L’étranger politique Stefanos Kasselakis remporte la course à la tête de Syriza en Grèce

Stefanos Kasselakis, un étranger sans aucune expérience politique en Grèce, est sorti vainqueur d’une course électrique pour diriger le parti de gauche Syriza, le principal parti d’opposition du pays.

L’entrepreneur gréco-américain, qui a annoncé sa candidature à ce poste il y a à peine quatre semaines, a obtenu 56,69% ​​des suffrages contre 43,31% à Efi Achtsioglou, ancien ministre du Travail longtemps considéré comme le favori. La victoire de Kasselakis fait désormais de lui l’une des personnes les plus puissantes de Grèce.

Au milieu de scènes de liesse devant le siège de Syriza à Athènes, l’homme de 35 ans a déclaré à ses partisans : « Aujourd’hui, la lumière a gagné et l’espoir collectivement, l’espoir pour l’avenir… Je ne suis pas un phénomène. Je suis la voix d’une société et je ne vais pas vous décevoir.
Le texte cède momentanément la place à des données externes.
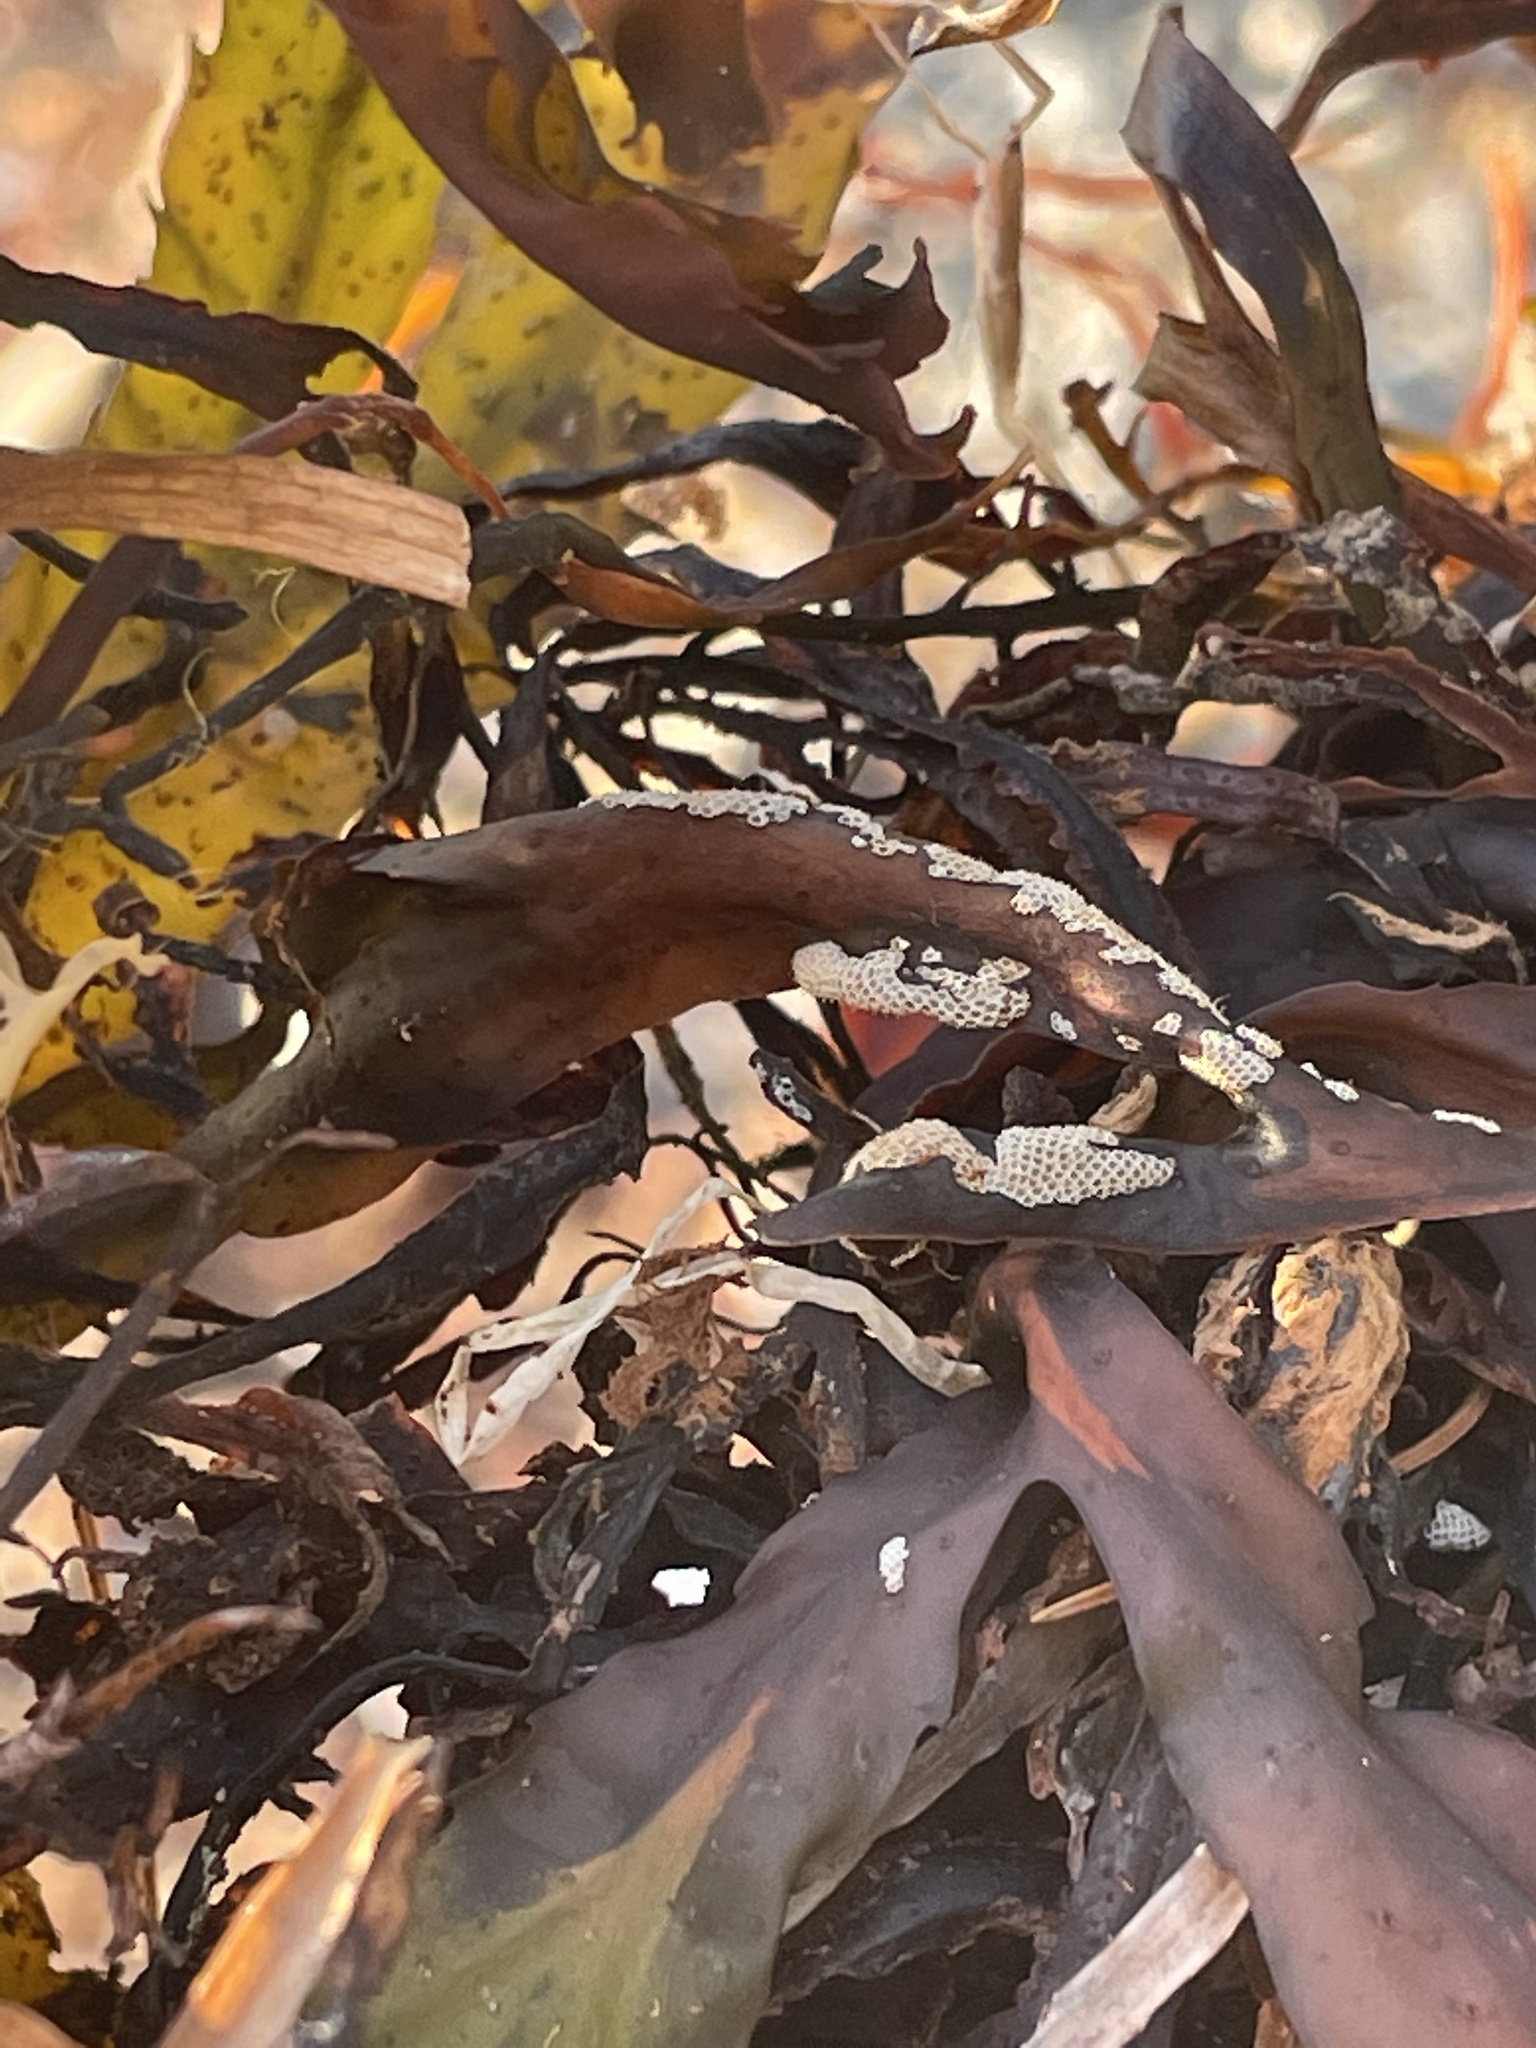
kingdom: Animalia
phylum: Bryozoa
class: Gymnolaemata
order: Cheilostomatida
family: Electridae
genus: Electra
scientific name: Electra pilosa
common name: Hairy sea-mat
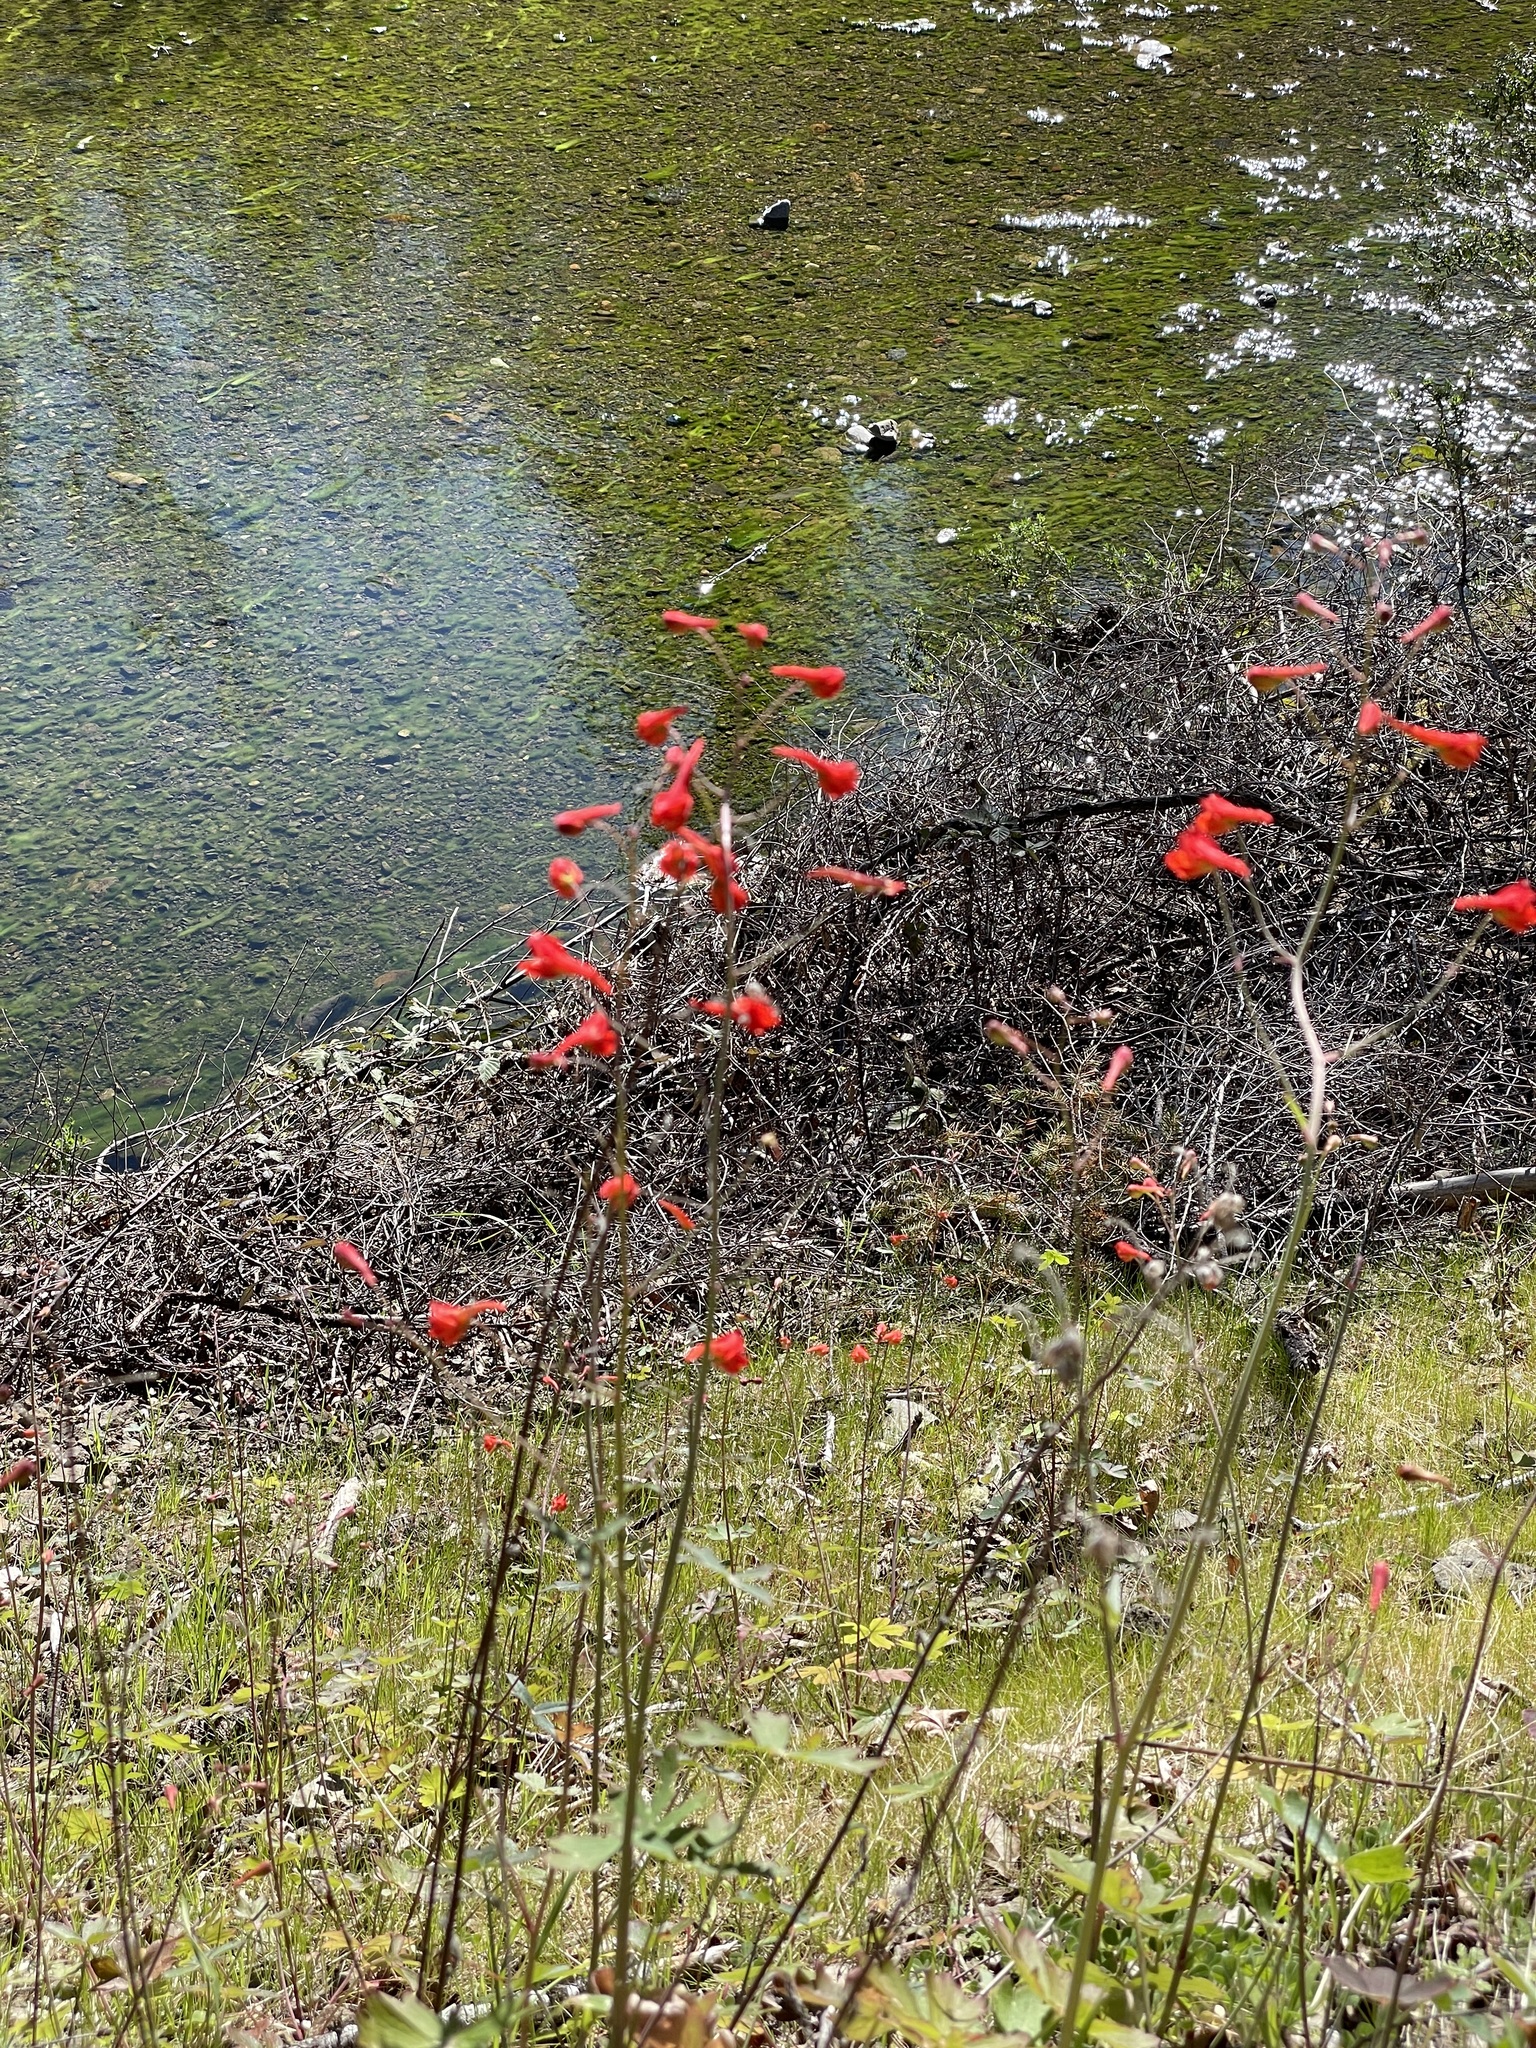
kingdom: Plantae
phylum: Tracheophyta
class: Magnoliopsida
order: Ranunculales
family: Ranunculaceae
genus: Delphinium
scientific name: Delphinium nudicaule
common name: Red larkspur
Demain, le dur travail commence.

Responsable du transport maritime aux États-Unis, Kasselakis s’est lancé dans la course lorsqu’Aléxis Tsípras, président du parti depuis 15 ans, a annoncé qu’il démissionnerait après la double défaite de Syriza aux élections générales tenues en mai et juin. Premier ministre de 2015 à 2019, Tsipras avait conservé une position « neutre », refusant de soutenir l’un ou l’autre des candidats après la victoire inattendue de Kasselakis au premier tour la semaine dernière.

Alors que les résultats tombaient dimanche soir, la victoire de l’homme d’affaires a été décrite comme à la fois stupéfiante et sans précédent.

Quelque 133 600 électeurs ont voté dans environ 537 bureaux de vote à travers le pays, les cadres de Syriza décrivant le taux de participation comme non seulement impressionnant mais révélateur du désir de voir un parti d’opposition nouvellement revigoré et fort face à un gouvernement déterminé à démolir des droits durement acquis.

Kasselakis, dont on sait qu’il n’a eu aucun lien avec Syriza avant cette année, a déménagé à Athènes il y a quelques mois seulement, s’installant dans la capitale avec son mari américain Tyler McBeth. Il a appelé McBeth, infirmière de formation, à le rejoindre alors qu’il s’adressait à la foule, qualifiant son partenaire de « ma famille personnelle ». « Merci du fond du cœur de l’avoir accueilli et embrassé », a-t-il déclaré en souriant tandis que les supporters criaient « Stefanos change tout ».

L’Américain d’origine grecque a indiqué qu’il appliquerait un changement radical à Syriza, une alliance progressiste qui comprend des marxistes, des eurocommunistes, des écologistes et des sociaux-démocrates. Il a déclaré que si le parti veut un jour goûter à nouveau au pouvoir, il devrait « simplement copier la formule américaine dès que possible » en se transformant en une « grande tente » de parti démocrate à l’américaine.

« C’est la fin du Syriza de gauche tel que nous le connaissons », a déclaré au Guardian Stelios Kouloglou, un député européen de Syriza. «Cette fête est morte ce soir. Kasselakis apportera d’énormes changements et, à l’avenir, des études de cas seront menées car ce qu’il a réalisé est si stupéfiant. Il est apparu presque de nulle part et est désormais aux commandes. C’est fou, un scénario auquel personne n’aurait cru il y a quelques mois.»

Les gauchistes traditionnels du parti, a-t-il déclaré, étaient « complètement sous le choc ».

Confirmant que des changements étaient inévitables, Evangelos Antonaros, ancien député du parti de centre-droit au pouvoir Nouvelle Démocratie, qui s’est présenté avec Syriza à la demande de Tsípras en mai, a déclaré : « Nous soutenons Kasselakis parce qu’il veut déplacer le parti vers le centre, le terrain que Syriza a perdu lors des dernières élections. Il sera rétabli avec un esprit ouvert et des portes ouvertes.

Le nouveau leader de Syriza a déclaré à plusieurs reprises qu’il était mieux placé pour vaincre le Premier ministre Kyriakos Mitsotakis, citant ce qu’il a décrit comme sa « meilleure connaissance de l’anglais, de la finance et des affaires ».